_PROMPT_
Your task is to return the line containing "含軟骨成分的止痛藥（如葡萄糖胺、" and each line after it through the end of the entries, exactly, with no other lines.

Dataset entries
------

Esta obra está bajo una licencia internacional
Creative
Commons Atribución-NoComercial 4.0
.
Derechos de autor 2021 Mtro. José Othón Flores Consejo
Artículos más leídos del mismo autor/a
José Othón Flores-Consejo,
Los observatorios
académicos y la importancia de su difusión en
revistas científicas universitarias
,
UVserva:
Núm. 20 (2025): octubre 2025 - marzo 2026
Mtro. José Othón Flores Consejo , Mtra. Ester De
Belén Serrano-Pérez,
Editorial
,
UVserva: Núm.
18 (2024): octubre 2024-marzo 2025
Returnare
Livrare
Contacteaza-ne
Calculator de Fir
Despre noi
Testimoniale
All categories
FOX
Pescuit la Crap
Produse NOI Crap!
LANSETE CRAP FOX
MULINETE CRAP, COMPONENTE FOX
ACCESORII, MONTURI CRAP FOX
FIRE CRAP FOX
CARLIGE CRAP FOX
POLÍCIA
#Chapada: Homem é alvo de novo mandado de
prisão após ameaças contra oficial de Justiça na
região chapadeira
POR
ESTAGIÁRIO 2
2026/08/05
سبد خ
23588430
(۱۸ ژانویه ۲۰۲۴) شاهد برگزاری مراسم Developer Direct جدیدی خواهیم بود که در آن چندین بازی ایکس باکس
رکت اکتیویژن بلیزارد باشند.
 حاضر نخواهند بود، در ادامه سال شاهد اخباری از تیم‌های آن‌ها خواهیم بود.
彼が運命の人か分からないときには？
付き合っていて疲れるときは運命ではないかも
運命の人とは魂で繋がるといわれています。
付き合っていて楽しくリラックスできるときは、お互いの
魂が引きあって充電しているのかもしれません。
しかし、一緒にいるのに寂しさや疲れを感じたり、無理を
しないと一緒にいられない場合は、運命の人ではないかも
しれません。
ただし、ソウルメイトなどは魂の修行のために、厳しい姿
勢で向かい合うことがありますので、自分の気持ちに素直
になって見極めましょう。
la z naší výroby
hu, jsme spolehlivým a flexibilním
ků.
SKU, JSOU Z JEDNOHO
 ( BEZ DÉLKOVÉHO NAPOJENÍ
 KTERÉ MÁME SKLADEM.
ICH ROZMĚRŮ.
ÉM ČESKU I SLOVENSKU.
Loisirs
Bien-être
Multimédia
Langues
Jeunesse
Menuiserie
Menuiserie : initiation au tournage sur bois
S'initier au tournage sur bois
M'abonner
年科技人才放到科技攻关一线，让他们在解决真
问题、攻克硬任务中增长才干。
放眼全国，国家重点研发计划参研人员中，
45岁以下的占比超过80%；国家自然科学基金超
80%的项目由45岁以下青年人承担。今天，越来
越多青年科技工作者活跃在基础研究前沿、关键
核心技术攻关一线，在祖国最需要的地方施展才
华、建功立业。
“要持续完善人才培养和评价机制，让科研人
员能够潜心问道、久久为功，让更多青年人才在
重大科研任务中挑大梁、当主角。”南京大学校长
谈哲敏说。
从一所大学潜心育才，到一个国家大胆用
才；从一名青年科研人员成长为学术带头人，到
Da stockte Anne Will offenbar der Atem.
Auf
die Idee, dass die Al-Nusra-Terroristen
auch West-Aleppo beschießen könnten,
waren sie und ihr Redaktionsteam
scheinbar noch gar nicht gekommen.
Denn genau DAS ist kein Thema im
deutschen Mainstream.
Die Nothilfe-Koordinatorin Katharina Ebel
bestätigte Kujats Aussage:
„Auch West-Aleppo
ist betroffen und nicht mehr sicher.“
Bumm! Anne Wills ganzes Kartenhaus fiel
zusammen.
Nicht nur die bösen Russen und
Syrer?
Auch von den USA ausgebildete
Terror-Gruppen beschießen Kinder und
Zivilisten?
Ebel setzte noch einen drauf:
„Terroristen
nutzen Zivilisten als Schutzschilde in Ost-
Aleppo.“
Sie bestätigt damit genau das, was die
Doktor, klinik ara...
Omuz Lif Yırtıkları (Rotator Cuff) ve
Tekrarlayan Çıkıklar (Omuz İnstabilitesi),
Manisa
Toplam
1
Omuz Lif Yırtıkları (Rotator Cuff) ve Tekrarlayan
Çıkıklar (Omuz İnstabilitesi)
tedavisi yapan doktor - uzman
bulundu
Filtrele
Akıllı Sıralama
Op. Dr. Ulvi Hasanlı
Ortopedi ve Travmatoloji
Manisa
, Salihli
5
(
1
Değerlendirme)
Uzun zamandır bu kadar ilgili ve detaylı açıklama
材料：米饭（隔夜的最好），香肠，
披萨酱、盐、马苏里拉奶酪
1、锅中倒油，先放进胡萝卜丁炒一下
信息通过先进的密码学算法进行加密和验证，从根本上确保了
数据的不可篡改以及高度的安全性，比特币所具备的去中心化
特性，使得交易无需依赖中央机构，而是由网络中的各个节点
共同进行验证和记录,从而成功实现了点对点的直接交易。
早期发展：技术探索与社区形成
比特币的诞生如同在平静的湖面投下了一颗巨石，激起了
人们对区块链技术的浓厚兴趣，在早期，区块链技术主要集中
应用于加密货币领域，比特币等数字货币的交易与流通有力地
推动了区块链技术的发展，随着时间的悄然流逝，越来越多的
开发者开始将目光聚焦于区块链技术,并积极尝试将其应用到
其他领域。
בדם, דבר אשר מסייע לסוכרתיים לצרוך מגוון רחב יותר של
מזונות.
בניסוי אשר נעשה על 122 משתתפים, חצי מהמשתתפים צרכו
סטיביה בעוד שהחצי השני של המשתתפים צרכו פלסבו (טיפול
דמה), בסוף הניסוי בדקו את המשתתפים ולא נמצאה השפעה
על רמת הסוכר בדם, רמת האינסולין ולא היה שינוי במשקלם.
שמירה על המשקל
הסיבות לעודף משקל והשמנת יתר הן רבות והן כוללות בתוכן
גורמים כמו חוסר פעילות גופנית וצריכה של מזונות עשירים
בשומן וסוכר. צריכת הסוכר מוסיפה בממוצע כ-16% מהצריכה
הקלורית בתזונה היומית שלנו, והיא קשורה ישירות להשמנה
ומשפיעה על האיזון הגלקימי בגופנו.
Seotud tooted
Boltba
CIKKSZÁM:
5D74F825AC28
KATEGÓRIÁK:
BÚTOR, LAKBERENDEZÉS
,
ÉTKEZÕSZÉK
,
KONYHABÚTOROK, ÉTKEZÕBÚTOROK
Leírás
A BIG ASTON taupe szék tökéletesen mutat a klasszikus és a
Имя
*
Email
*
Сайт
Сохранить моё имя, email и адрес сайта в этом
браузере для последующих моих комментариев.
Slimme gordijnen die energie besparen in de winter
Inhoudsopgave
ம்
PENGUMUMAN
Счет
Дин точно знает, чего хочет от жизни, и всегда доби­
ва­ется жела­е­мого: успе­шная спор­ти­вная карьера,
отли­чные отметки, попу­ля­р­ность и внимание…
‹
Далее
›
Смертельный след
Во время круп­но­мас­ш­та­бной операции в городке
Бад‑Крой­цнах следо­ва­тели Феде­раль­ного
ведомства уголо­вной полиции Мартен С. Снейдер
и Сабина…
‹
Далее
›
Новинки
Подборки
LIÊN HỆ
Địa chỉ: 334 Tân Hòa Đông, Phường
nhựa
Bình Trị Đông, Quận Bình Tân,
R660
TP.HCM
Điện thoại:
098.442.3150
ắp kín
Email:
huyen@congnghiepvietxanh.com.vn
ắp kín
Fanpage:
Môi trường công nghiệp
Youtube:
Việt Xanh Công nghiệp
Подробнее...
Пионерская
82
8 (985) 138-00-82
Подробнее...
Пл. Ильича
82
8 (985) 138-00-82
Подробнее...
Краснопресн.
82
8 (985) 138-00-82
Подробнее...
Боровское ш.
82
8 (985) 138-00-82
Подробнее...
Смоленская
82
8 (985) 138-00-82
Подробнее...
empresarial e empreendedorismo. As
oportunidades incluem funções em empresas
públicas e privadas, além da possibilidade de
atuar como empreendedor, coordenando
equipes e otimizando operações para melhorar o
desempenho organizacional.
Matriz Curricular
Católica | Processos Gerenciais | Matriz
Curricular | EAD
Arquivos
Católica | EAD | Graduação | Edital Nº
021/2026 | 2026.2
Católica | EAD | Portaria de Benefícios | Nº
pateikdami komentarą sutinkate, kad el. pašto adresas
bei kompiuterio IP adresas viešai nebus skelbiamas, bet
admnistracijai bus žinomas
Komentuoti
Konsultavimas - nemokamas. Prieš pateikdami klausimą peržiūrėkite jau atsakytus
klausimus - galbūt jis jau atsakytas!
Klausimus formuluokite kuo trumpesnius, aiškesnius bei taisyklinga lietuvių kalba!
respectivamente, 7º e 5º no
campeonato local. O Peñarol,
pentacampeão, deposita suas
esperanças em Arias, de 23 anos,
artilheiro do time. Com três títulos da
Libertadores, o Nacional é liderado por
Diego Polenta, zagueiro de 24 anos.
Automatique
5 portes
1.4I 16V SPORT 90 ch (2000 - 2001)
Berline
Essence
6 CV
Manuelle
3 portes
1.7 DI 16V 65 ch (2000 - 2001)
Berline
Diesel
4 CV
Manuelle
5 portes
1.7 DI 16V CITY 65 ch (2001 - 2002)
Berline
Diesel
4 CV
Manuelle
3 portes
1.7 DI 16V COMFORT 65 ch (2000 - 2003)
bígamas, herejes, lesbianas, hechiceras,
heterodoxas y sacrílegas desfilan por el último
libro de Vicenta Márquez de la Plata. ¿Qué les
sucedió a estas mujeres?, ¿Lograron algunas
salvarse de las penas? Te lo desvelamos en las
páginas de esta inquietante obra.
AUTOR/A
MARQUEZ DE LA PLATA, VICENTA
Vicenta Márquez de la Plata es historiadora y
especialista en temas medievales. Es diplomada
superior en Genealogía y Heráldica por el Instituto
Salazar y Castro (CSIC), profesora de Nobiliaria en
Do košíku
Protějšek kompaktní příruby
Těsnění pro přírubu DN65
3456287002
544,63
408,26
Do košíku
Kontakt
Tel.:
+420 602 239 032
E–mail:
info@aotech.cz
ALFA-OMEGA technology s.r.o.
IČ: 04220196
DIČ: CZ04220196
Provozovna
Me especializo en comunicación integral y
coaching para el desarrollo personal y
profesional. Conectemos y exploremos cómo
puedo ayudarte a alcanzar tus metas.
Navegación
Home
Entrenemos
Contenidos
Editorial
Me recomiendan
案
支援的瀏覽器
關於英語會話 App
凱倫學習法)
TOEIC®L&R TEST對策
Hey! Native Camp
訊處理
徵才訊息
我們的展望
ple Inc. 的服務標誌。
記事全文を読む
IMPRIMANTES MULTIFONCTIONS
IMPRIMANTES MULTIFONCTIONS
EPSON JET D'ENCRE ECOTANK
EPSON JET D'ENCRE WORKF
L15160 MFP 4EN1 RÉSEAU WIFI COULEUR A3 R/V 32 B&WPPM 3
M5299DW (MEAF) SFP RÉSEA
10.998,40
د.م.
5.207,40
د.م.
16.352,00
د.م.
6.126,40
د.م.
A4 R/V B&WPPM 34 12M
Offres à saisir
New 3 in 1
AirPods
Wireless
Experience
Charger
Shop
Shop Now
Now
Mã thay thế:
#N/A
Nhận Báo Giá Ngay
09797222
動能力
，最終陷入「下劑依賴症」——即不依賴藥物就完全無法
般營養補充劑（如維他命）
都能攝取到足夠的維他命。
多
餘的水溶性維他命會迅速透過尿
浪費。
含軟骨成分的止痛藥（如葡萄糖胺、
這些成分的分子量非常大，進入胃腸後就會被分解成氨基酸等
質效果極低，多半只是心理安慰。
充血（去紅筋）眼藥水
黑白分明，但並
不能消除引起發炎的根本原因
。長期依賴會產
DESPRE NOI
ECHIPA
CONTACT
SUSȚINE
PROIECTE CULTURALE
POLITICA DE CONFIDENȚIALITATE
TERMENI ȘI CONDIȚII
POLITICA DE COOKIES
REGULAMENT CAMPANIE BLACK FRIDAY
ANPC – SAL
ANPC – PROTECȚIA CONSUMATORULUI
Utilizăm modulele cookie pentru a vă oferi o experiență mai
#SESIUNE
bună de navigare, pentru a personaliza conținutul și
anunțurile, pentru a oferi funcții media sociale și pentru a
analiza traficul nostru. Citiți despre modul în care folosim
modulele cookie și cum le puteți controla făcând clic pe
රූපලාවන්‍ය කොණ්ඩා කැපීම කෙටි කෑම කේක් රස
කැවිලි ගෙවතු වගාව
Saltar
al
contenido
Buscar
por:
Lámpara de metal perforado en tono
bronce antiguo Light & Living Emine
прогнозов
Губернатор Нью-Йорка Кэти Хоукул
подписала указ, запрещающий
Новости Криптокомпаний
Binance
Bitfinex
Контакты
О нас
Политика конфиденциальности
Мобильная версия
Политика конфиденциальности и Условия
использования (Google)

------

_OUTPUT BELOW_
含軟骨成分的止痛藥（如葡萄糖胺、
這些成分的分子量非常大，進入胃腸後就會被分解成氨基酸等
質效果極低，多半只是心理安慰。
充血（去紅筋）眼藥水
黑白分明，但並
不能消除引起發炎的根本原因
。長期依賴會產
DESPRE NOI
ECHIPA
CONTACT
SUSȚINE
PROIECTE CULTURALE
POLITICA DE CONFIDENȚIALITATE
TERMENI ȘI CONDIȚII
POLITICA DE COOKIES
REGULAMENT CAMPANIE BLACK FRIDAY
ANPC – SAL
ANPC – PROTECȚIA CONSUMATORULUI
Utilizăm modulele cookie pentru a vă oferi o experiență mai
#SESIUNE
bună de navigare, pentru a personaliza conținutul și
anunțurile, pentru a oferi funcții media sociale și pentru a
analiza traficul nostru. Citiți despre modul în care folosim
modulele cookie și cum le puteți controla făcând clic pe
රූපලාවන්‍ය කොණ්ඩා කැපීම කෙටි කෑම කේක් රස
කැවිලි ගෙවතු වගාව
Saltar
al
contenido
Buscar
por:
Lámpara de metal perforado en tono
bronce antiguo Light & Living Emine
прогнозов
Губернатор Нью-Йорка Кэти Хоукул
подписала указ, запрещающий
Новости Криптокомпаний
Binance
Bitfinex
Контакты
О нас
Политика конфиденциальности
Мобильная версия
Политика конфиденциальности и Условия
использования (Google)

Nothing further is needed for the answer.